Prompt
What is wanted is an exact copy of all the entries.

[[ Exercise input open ]]

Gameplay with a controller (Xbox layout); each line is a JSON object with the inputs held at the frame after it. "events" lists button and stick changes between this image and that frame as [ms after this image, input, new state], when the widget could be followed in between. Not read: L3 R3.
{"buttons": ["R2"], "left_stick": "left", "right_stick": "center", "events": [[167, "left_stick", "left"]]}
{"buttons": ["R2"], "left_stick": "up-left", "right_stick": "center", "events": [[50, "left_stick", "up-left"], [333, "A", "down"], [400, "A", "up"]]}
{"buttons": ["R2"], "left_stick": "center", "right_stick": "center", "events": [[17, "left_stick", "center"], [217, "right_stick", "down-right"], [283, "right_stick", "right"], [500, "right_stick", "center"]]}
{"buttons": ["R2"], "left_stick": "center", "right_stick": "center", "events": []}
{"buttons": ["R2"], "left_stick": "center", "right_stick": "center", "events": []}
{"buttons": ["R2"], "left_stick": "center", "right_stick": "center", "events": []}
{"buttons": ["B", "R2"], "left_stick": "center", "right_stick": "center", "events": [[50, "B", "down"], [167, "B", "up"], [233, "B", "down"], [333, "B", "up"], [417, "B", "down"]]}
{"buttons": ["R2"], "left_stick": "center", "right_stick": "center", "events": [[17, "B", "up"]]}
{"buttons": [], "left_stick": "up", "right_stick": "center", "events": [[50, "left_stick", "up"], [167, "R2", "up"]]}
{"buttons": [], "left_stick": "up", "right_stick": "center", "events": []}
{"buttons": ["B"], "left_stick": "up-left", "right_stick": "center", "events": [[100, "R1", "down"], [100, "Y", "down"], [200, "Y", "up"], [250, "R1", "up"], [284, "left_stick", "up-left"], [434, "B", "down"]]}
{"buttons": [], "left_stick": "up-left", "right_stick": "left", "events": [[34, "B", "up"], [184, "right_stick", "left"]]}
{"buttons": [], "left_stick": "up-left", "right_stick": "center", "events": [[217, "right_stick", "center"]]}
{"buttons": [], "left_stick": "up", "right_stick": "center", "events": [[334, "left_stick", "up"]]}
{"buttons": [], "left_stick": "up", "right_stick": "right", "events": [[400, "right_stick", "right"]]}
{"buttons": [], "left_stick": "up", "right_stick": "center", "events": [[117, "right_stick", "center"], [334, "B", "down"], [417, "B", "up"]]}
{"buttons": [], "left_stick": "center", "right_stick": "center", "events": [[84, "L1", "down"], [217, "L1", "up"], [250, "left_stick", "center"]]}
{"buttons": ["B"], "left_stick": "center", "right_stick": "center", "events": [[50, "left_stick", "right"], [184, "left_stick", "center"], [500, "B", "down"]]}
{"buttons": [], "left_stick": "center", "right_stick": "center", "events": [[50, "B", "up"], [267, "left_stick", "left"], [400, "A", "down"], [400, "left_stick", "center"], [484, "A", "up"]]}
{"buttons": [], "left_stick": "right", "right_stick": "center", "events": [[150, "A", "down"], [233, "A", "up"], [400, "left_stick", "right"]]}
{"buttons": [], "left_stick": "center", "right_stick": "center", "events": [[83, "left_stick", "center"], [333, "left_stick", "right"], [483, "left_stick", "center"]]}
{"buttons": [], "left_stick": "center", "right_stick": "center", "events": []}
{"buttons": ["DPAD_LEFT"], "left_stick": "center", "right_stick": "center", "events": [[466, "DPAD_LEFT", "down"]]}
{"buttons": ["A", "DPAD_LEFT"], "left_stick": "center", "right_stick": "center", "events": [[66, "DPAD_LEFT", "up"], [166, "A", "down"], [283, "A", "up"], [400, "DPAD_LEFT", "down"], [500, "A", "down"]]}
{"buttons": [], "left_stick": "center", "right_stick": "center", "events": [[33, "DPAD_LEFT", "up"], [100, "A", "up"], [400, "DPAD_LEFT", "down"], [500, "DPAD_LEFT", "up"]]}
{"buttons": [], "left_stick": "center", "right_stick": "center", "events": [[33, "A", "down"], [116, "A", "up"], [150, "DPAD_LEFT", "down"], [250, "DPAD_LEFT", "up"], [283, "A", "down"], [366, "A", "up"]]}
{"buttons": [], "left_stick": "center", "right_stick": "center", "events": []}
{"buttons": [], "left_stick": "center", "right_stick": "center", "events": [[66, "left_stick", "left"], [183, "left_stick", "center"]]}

[[ Exercise input closed ]]

Task response
Gameplay with a controller (Xbox layout); each line is a JSON object with the inputs held at the frame after it. "events" lists button and stick changes between this image and that frame as [ms after this image, input, new state], when the widget could be followed in between. Not read: L3 R3.
{"buttons": ["R2"], "left_stick": "left", "right_stick": "center", "events": [[167, "left_stick", "left"]]}
{"buttons": ["R2"], "left_stick": "up-left", "right_stick": "center", "events": [[50, "left_stick", "up-left"], [333, "A", "down"], [400, "A", "up"]]}
{"buttons": ["R2"], "left_stick": "center", "right_stick": "center", "events": [[17, "left_stick", "center"], [217, "right_stick", "down-right"], [283, "right_stick", "right"], [500, "right_stick", "center"]]}
{"buttons": ["R2"], "left_stick": "center", "right_stick": "center", "events": []}
{"buttons": ["R2"], "left_stick": "center", "right_stick": "center", "events": []}
{"buttons": ["R2"], "left_stick": "center", "right_stick": "center", "events": []}
{"buttons": ["B", "R2"], "left_stick": "center", "right_stick": "center", "events": [[50, "B", "down"], [167, "B", "up"], [233, "B", "down"], [333, "B", "up"], [417, "B", "down"]]}
{"buttons": ["R2"], "left_stick": "center", "right_stick": "center", "events": [[17, "B", "up"]]}
{"buttons": [], "left_stick": "up", "right_stick": "center", "events": [[50, "left_stick", "up"], [167, "R2", "up"]]}
{"buttons": [], "left_stick": "up", "right_stick": "center", "events": []}
{"buttons": ["B"], "left_stick": "up-left", "right_stick": "center", "events": [[100, "R1", "down"], [100, "Y", "down"], [200, "Y", "up"], [250, "R1", "up"], [284, "left_stick", "up-left"], [434, "B", "down"]]}
{"buttons": [], "left_stick": "up-left", "right_stick": "left", "events": [[34, "B", "up"], [184, "right_stick", "left"]]}
{"buttons": [], "left_stick": "up-left", "right_stick": "center", "events": [[217, "right_stick", "center"]]}
{"buttons": [], "left_stick": "up", "right_stick": "center", "events": [[334, "left_stick", "up"]]}
{"buttons": [], "left_stick": "up", "right_stick": "right", "events": [[400, "right_stick", "right"]]}
{"buttons": [], "left_stick": "up", "right_stick": "center", "events": [[117, "right_stick", "center"], [334, "B", "down"], [417, "B", "up"]]}
{"buttons": [], "left_stick": "center", "right_stick": "center", "events": [[84, "L1", "down"], [217, "L1", "up"], [250, "left_stick", "center"]]}
{"buttons": ["B"], "left_stick": "center", "right_stick": "center", "events": [[50, "left_stick", "right"], [184, "left_stick", "center"], [500, "B", "down"]]}
{"buttons": [], "left_stick": "center", "right_stick": "center", "events": [[50, "B", "up"], [267, "left_stick", "left"], [400, "A", "down"], [400, "left_stick", "center"], [484, "A", "up"]]}
{"buttons": [], "left_stick": "right", "right_stick": "center", "events": [[150, "A", "down"], [233, "A", "up"], [400, "left_stick", "right"]]}
{"buttons": [], "left_stick": "center", "right_stick": "center", "events": [[83, "left_stick", "center"], [333, "left_stick", "right"], [483, "left_stick", "center"]]}
{"buttons": [], "left_stick": "center", "right_stick": "center", "events": []}
{"buttons": ["DPAD_LEFT"], "left_stick": "center", "right_stick": "center", "events": [[466, "DPAD_LEFT", "down"]]}
{"buttons": ["A", "DPAD_LEFT"], "left_stick": "center", "right_stick": "center", "events": [[66, "DPAD_LEFT", "up"], [166, "A", "down"], [283, "A", "up"], [400, "DPAD_LEFT", "down"], [500, "A", "down"]]}
{"buttons": [], "left_stick": "center", "right_stick": "center", "events": [[33, "DPAD_LEFT", "up"], [100, "A", "up"], [400, "DPAD_LEFT", "down"], [500, "DPAD_LEFT", "up"]]}
{"buttons": [], "left_stick": "center", "right_stick": "center", "events": [[33, "A", "down"], [116, "A", "up"], [150, "DPAD_LEFT", "down"], [250, "DPAD_LEFT", "up"], [283, "A", "down"], [366, "A", "up"]]}
{"buttons": [], "left_stick": "center", "right_stick": "center", "events": []}
{"buttons": [], "left_stick": "center", "right_stick": "center", "events": [[66, "left_stick", "left"], [183, "left_stick", "center"]]}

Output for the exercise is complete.